Geno has the size, strength, speed, quickness and overall athletic talent to play any position in a 1-gap attack style of defense along the front of the defensive line. He has an excellent burst off the ball and has a variety of pass rushing moves to free himself up and become a disruptive force in the backfield of his opponent. Geno can play over the center in a 3-4 defense or as a DT in a 4-3 defense. I believe if you slim him down, he could easily play DE in a 3-4 or a 4-3. He has the speed, quickness and change of direction skills to be an effective pass rusher from any position on the defensive front. Geno shows good feet and lateral agility to string a play out along the line of scrimmage; however, that is not where his impact is for the team that drafts him. Geno's mentality is to get into the backfield as quickly as possible to disrupt a play and make a sack or tackle behind the line of scrimmage. I suspect that this was a problem for the Georgia coaching staff.
NEEDS TO IMPROVE
There is a problem with the situation that Geno was in and I can only guess that Geno's style of play and the coaching staff did not see eye-to-eye. In my opinion, Geno was not on the field enough to impact. I suspect it was because of injuries to other teammates that Geno was asked to play in a different way than he wanted to play. That's the only reason I can think of as to why a player with this much talent wasn't on the field for every down. He didn't look out of shape to me. I did a search and I did not see any off field issues. My only thought was that perhaps he might shed some weight and play outside instead of DT...but that's just an opinion. All I can tell you is when the kid was on the field as a DT, he dominated his opponents. The problem is that he wasn't on the field enough and I don't know why.

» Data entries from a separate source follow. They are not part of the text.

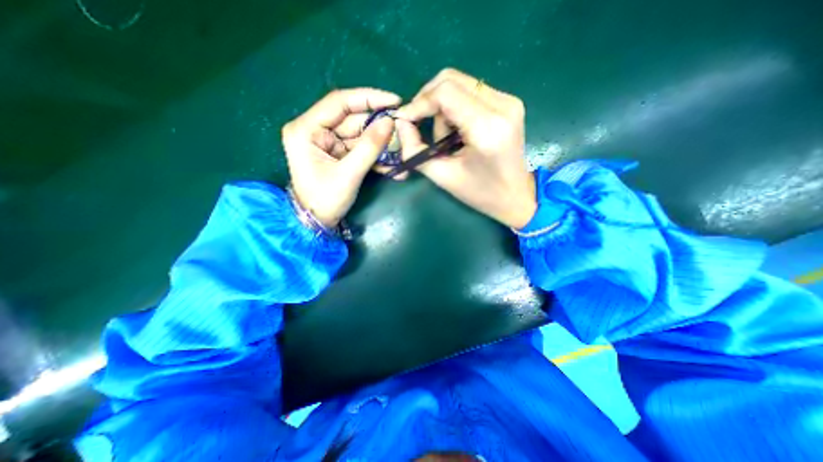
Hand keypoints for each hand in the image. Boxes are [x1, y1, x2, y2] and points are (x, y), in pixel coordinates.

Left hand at [281, 87, 401, 227]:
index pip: (339, 102)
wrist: (317, 222)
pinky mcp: (337, 152)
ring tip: (401, 148)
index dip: (368, 99)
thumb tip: (390, 122)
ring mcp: (327, 142)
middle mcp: (315, 130)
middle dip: (378, 125)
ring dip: (380, 142)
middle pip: (352, 119)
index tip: (394, 101)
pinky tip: (391, 161)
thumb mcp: (349, 174)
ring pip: (359, 134)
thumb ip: (369, 147)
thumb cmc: (325, 200)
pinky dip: (375, 153)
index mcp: (306, 129)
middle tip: (402, 128)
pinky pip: (359, 147)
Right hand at [396, 67, 537, 228]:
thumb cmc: (480, 192)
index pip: (445, 93)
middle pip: (451, 79)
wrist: (516, 195)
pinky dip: (455, 107)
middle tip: (420, 125)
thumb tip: (400, 124)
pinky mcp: (508, 102)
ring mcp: (508, 100)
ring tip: (445, 138)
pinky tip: (456, 130)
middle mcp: (502, 105)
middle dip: (428, 101)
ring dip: (442, 107)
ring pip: (459, 83)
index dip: (419, 103)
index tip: (405, 119)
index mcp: (487, 128)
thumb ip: (415, 150)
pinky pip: (470, 91)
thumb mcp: (443, 176)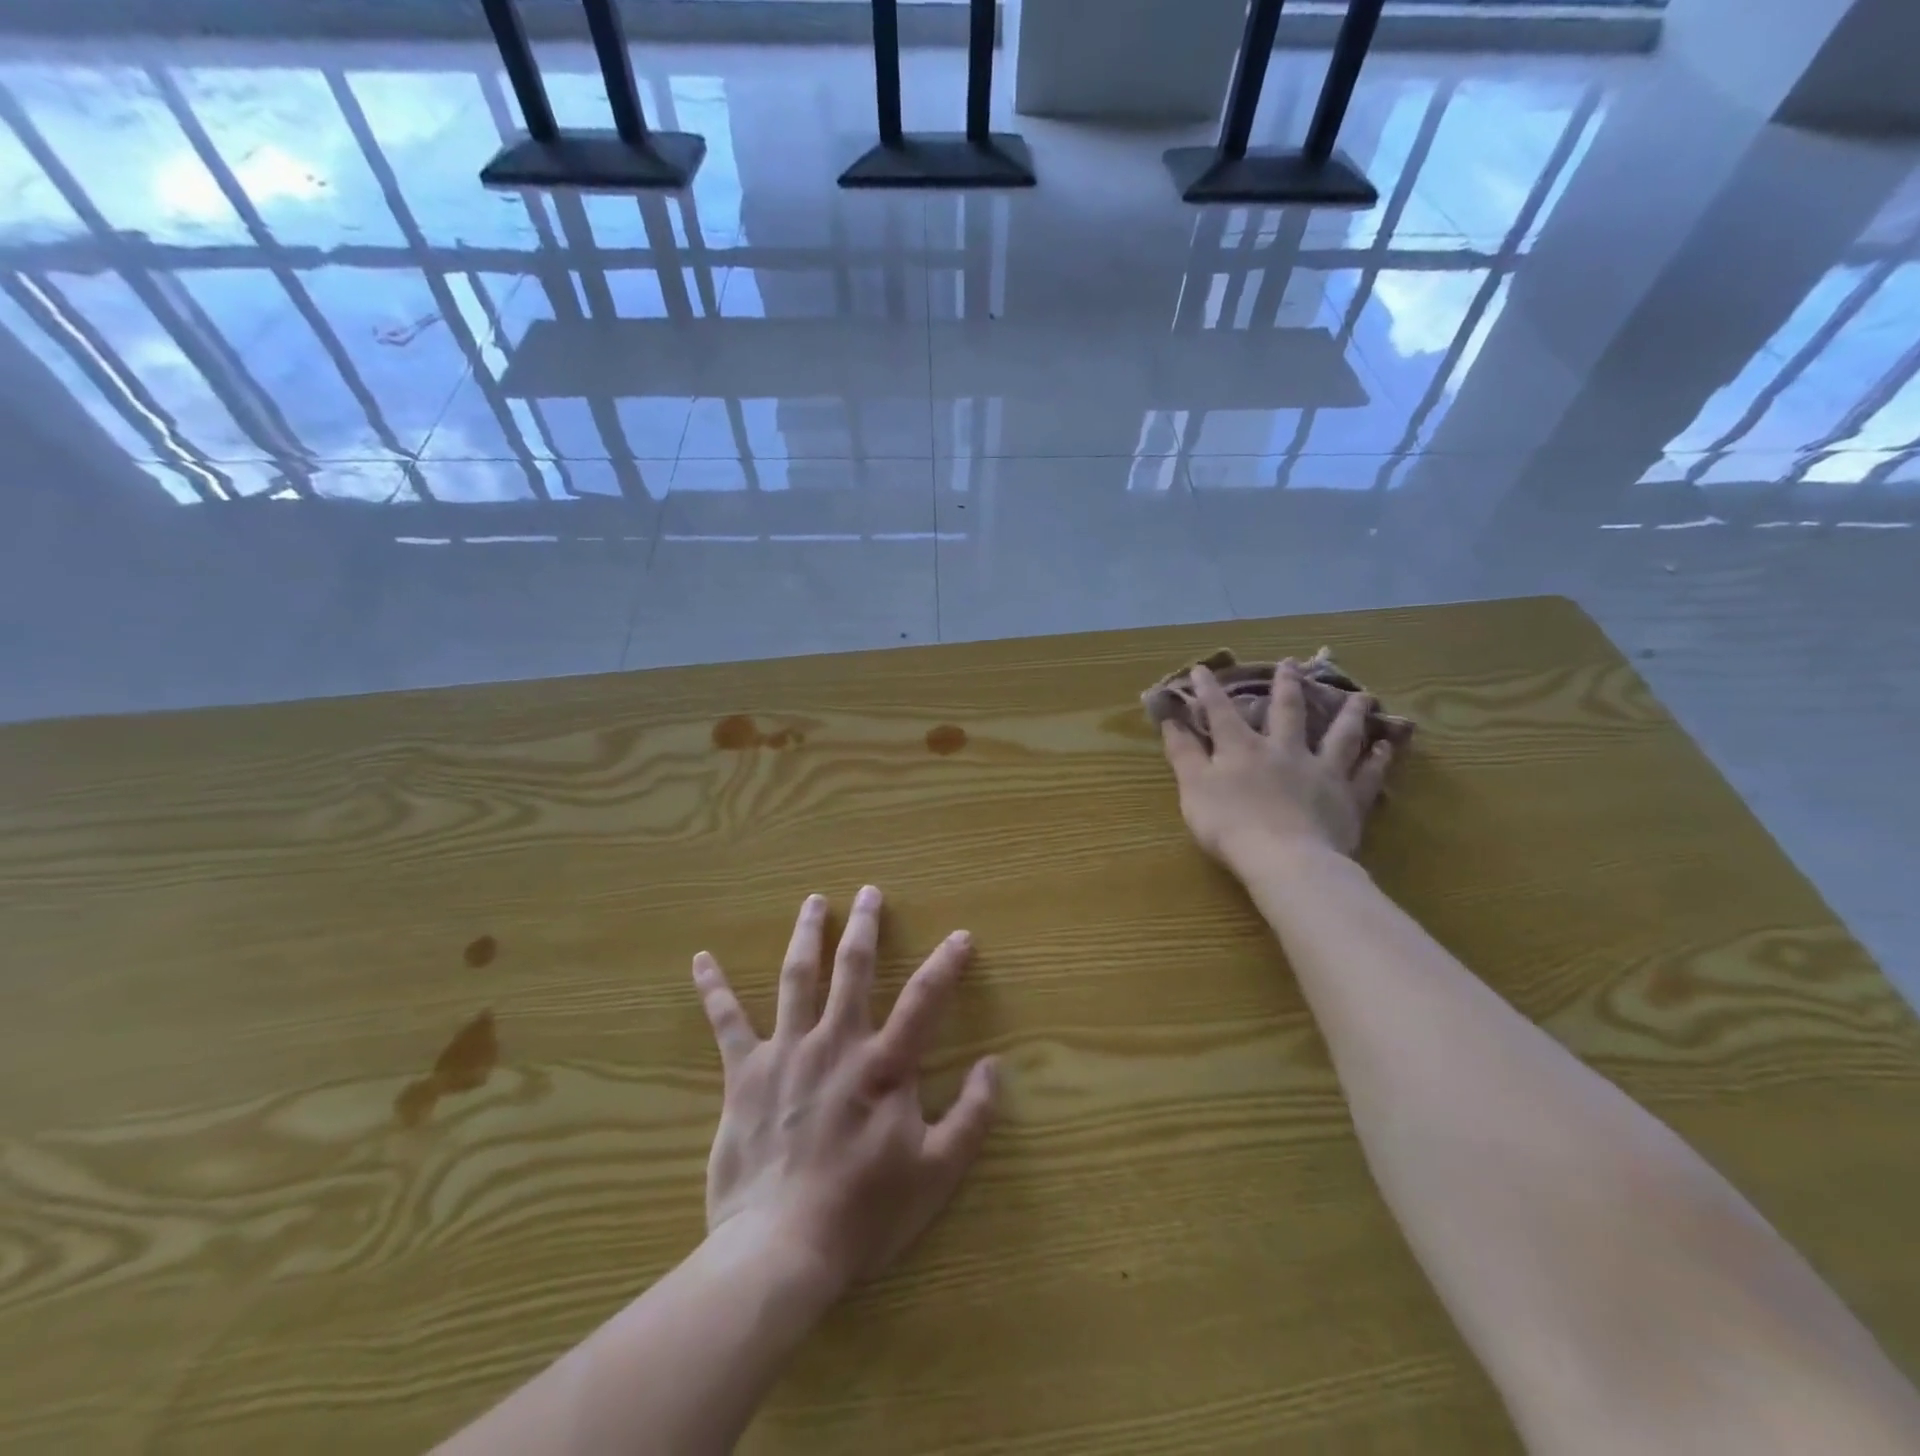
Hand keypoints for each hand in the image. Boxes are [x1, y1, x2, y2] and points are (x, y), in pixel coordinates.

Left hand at [691, 887, 998, 1300]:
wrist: (780, 1249)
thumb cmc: (863, 1212)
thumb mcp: (936, 1173)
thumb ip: (972, 1117)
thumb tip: (994, 1066)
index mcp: (883, 1065)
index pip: (925, 999)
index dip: (946, 964)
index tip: (961, 935)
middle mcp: (836, 1043)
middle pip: (853, 968)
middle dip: (865, 926)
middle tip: (869, 892)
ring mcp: (787, 1052)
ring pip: (797, 978)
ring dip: (807, 935)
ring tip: (813, 902)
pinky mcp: (745, 1073)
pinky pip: (727, 1022)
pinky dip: (714, 988)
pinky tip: (701, 959)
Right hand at [1162, 660, 1394, 870]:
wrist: (1285, 859)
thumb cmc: (1229, 824)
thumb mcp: (1193, 787)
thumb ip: (1183, 753)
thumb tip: (1170, 720)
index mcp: (1242, 748)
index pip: (1221, 711)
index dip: (1209, 689)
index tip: (1203, 668)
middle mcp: (1284, 750)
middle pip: (1287, 712)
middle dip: (1287, 686)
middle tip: (1292, 664)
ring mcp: (1321, 772)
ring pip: (1339, 736)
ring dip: (1349, 715)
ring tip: (1362, 697)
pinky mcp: (1347, 799)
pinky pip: (1366, 774)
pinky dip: (1377, 759)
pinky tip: (1386, 746)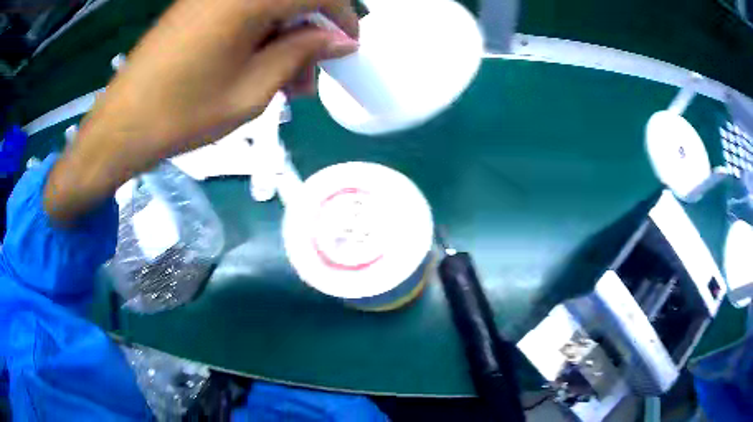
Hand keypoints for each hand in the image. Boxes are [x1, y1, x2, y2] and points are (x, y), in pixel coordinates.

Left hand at [44, 0, 358, 222]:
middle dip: (310, 32)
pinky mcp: (196, 7)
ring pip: (268, 7)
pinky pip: (243, 12)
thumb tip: (339, 39)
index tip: (348, 47)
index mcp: (249, 0)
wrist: (120, 126)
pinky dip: (260, 34)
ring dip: (285, 37)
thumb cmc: (182, 114)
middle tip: (307, 78)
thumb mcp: (252, 90)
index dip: (342, 17)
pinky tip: (256, 66)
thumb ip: (300, 54)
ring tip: (283, 81)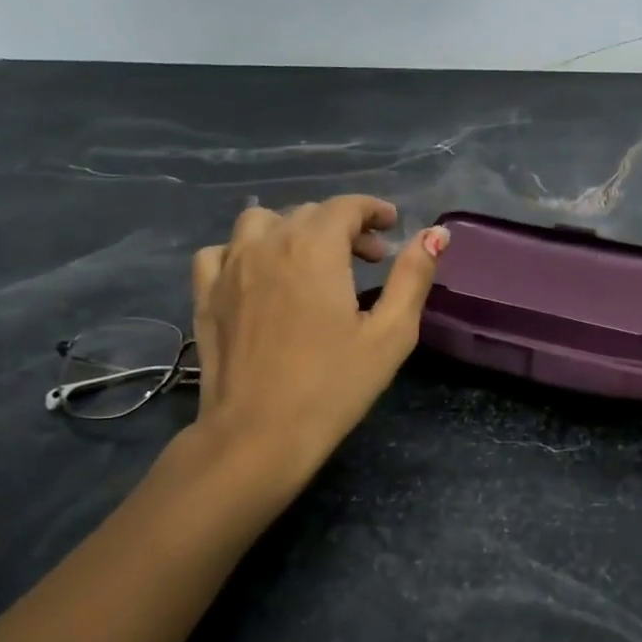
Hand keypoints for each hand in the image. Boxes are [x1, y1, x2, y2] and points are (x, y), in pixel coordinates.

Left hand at [187, 197, 448, 475]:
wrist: (257, 435)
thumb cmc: (333, 386)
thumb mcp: (390, 334)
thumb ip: (413, 277)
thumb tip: (435, 233)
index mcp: (315, 248)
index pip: (346, 206)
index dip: (373, 210)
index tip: (392, 226)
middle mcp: (268, 244)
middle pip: (309, 213)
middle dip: (344, 227)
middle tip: (369, 260)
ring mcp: (229, 267)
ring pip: (262, 223)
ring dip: (294, 231)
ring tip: (313, 262)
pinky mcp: (205, 294)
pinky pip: (222, 251)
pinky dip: (247, 251)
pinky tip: (261, 276)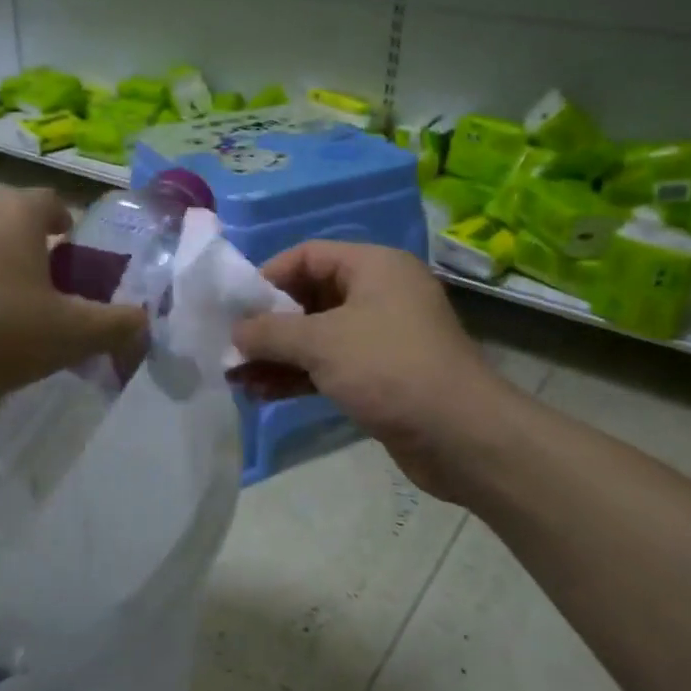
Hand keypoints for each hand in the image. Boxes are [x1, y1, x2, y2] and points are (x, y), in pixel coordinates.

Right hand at [232, 242, 520, 503]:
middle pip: (309, 297)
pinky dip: (298, 375)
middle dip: (268, 324)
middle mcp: (378, 293)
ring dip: (277, 355)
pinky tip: (262, 393)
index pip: (307, 255)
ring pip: (316, 336)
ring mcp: (380, 336)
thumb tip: (235, 332)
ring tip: (236, 377)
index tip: (235, 307)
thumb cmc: (389, 368)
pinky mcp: (380, 375)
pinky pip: (329, 365)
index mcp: (373, 266)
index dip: (268, 277)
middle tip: (230, 346)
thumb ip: (270, 332)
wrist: (460, 435)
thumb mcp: (322, 342)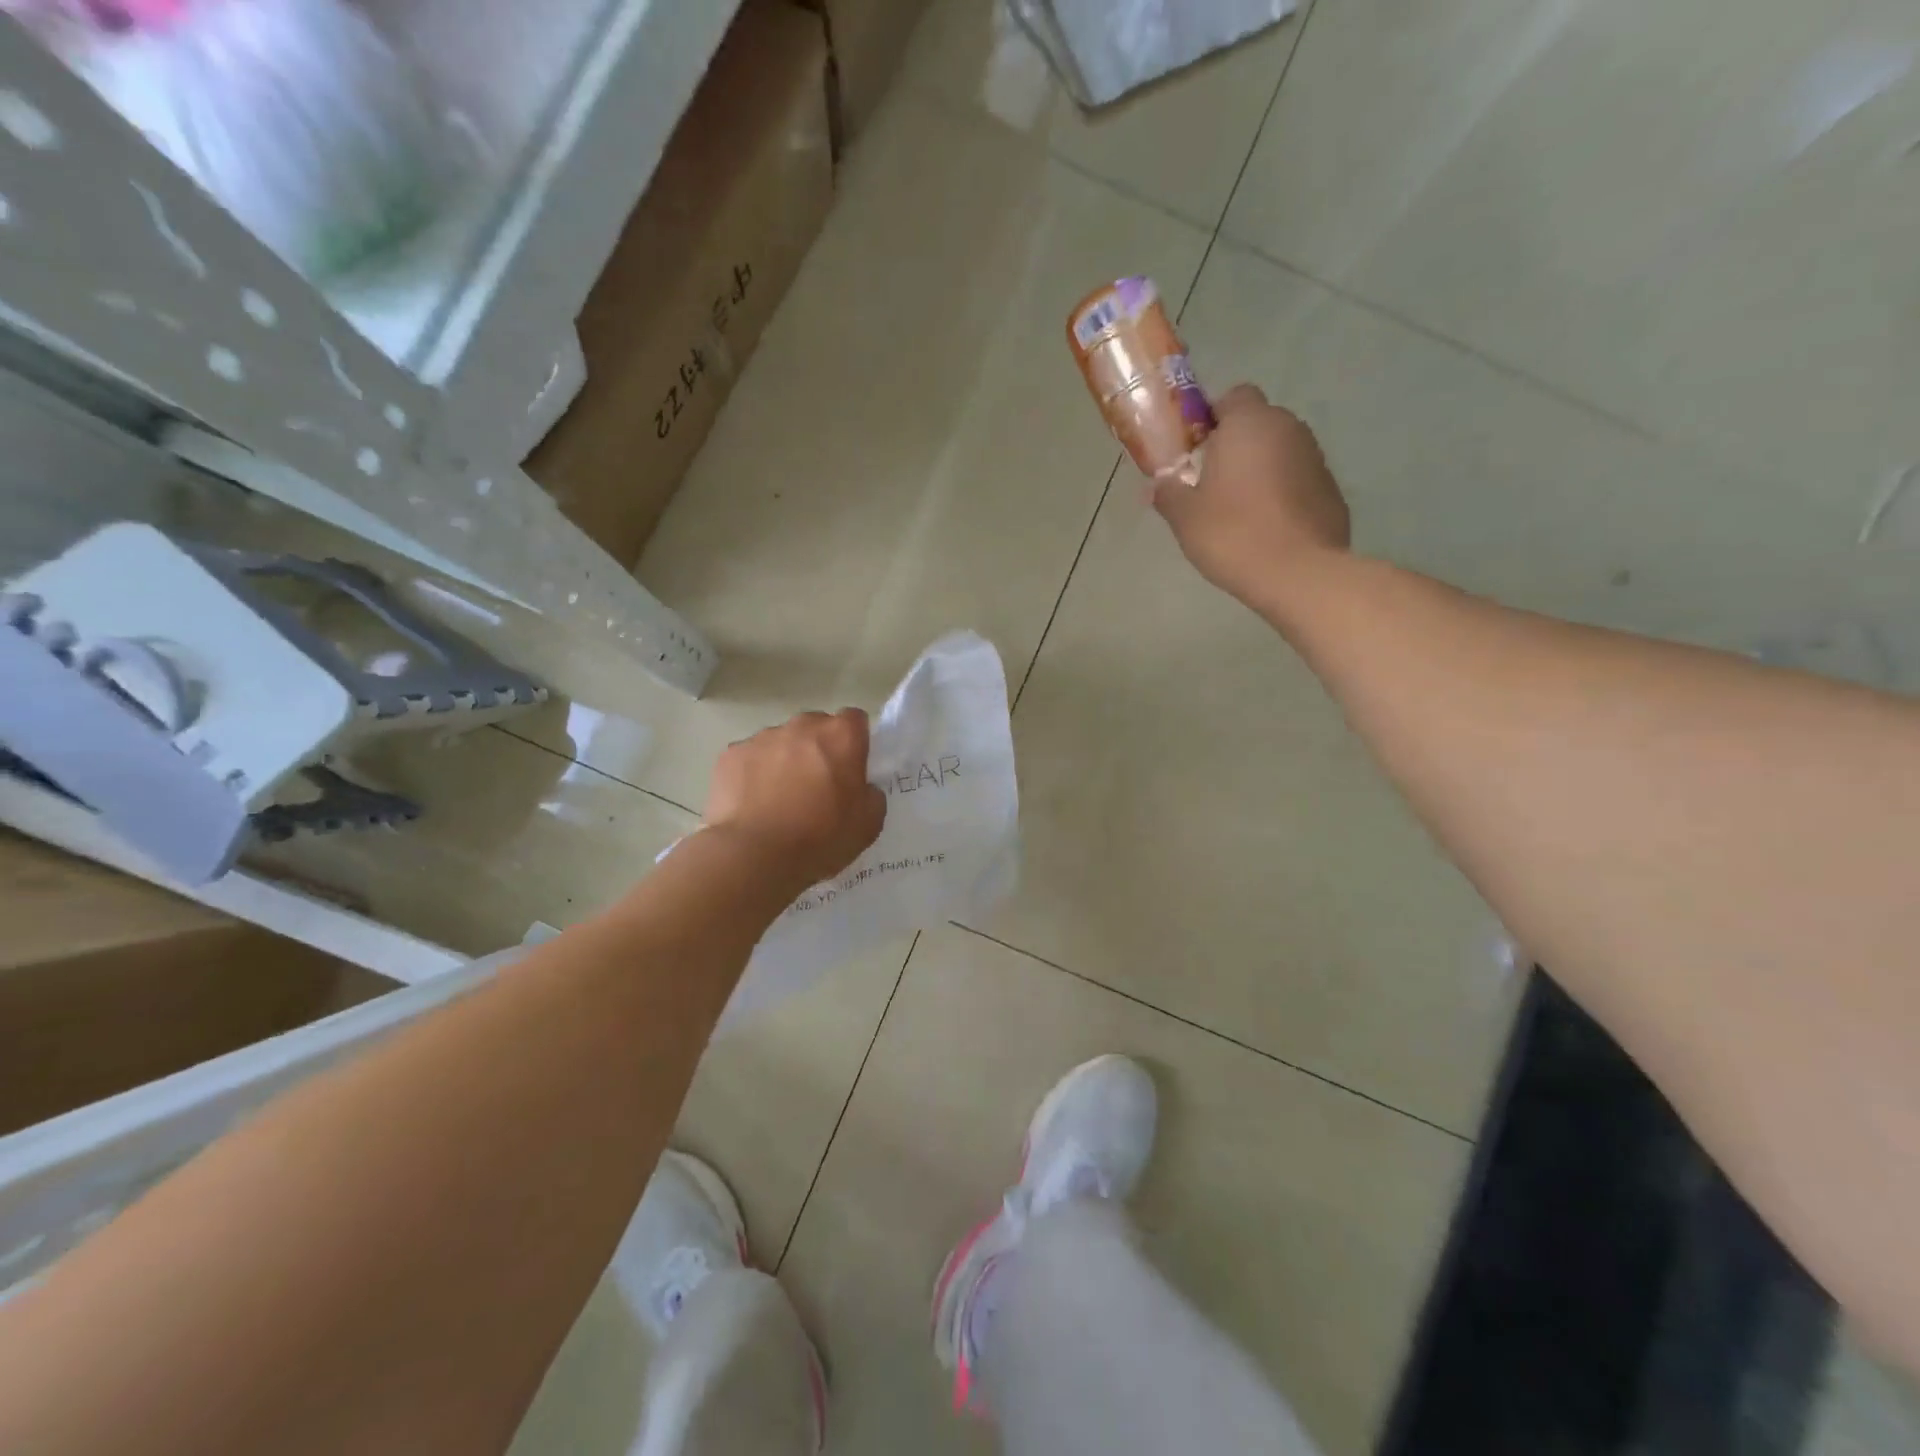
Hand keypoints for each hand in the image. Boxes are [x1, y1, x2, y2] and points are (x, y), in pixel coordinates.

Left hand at [704, 710, 886, 890]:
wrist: (753, 855)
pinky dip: (753, 773)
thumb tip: (861, 787)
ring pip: (781, 741)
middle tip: (816, 786)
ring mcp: (763, 737)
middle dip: (818, 748)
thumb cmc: (820, 838)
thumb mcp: (869, 824)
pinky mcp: (731, 754)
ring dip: (785, 760)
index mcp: (841, 737)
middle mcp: (802, 726)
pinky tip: (752, 804)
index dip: (854, 742)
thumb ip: (871, 794)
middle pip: (816, 727)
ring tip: (778, 799)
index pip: (855, 720)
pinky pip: (750, 757)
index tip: (850, 768)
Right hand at [1151, 384, 1350, 606]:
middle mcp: (1288, 428)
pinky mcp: (1331, 489)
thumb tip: (1158, 484)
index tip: (1195, 451)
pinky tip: (1267, 527)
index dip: (1212, 419)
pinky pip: (1298, 480)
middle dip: (1236, 445)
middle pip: (1258, 423)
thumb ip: (1168, 493)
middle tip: (1211, 484)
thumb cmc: (1233, 535)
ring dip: (1260, 470)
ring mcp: (1316, 457)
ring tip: (1239, 510)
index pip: (1233, 396)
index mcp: (1249, 424)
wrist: (1298, 573)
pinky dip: (1282, 493)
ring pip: (1280, 451)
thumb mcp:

All I can tell you about Geno is that he has as much talent as, and maybe more, than Gerald McCoy (DT Oklahoma). He did not play in as many games and I do not know why. I guess in this case, the scouts will have to do their homework. But if Geno was being asked to play a different style of game than he wanted to play and either refused, did not practice hard or show up for practice late, then you have to downgrade him even more than I have. The truth is, with all of his talent, he was still a part time player. That has to mean something! A talented player who is un-coachable is a player who is not playing up to his potential and is not a team player. That doesn't mean I would not draft Geno, it just means you have to understand this kid's mentality to motivate him to be the player his talent suggest that he can be. This situation reminds me a lot of the Bruce Smith (DE Buffalo Bills) years ago. Bruce came out as an overweight 300lbs DT with enormous talent who slimmed down to about 260 lbs to become one of the best pass rushing DE's in a 3-4 defense. I really think that Geno can make that story come true for himself. Bruce was also a moody prima donna who demanded respect and a new contract just about every three or four years. I'm guessing that Geno might have that same type of personality. If Geno had played in more games, he would be listed as a 1st round draft choice and a possible top ten pick. Because he was used in a rotation basis and did not start in a lot of games, you have to take that into account. Geno is a very talented, but an emotional project. You don't have to work that much on his talent, but his intangibles need a ton of adjusting and that is a lot to ask of a coach at the NFL level in this day of "what have you done for me lately" attitude. I think it's all up to Geno and, if he connects with the right coach, he will be successful at the next level. If this kid falls to any round lower than the 1st, he could be one of the steals of this draft. Right now, Geno is not highly rated, but this could change by the time we get to draft day.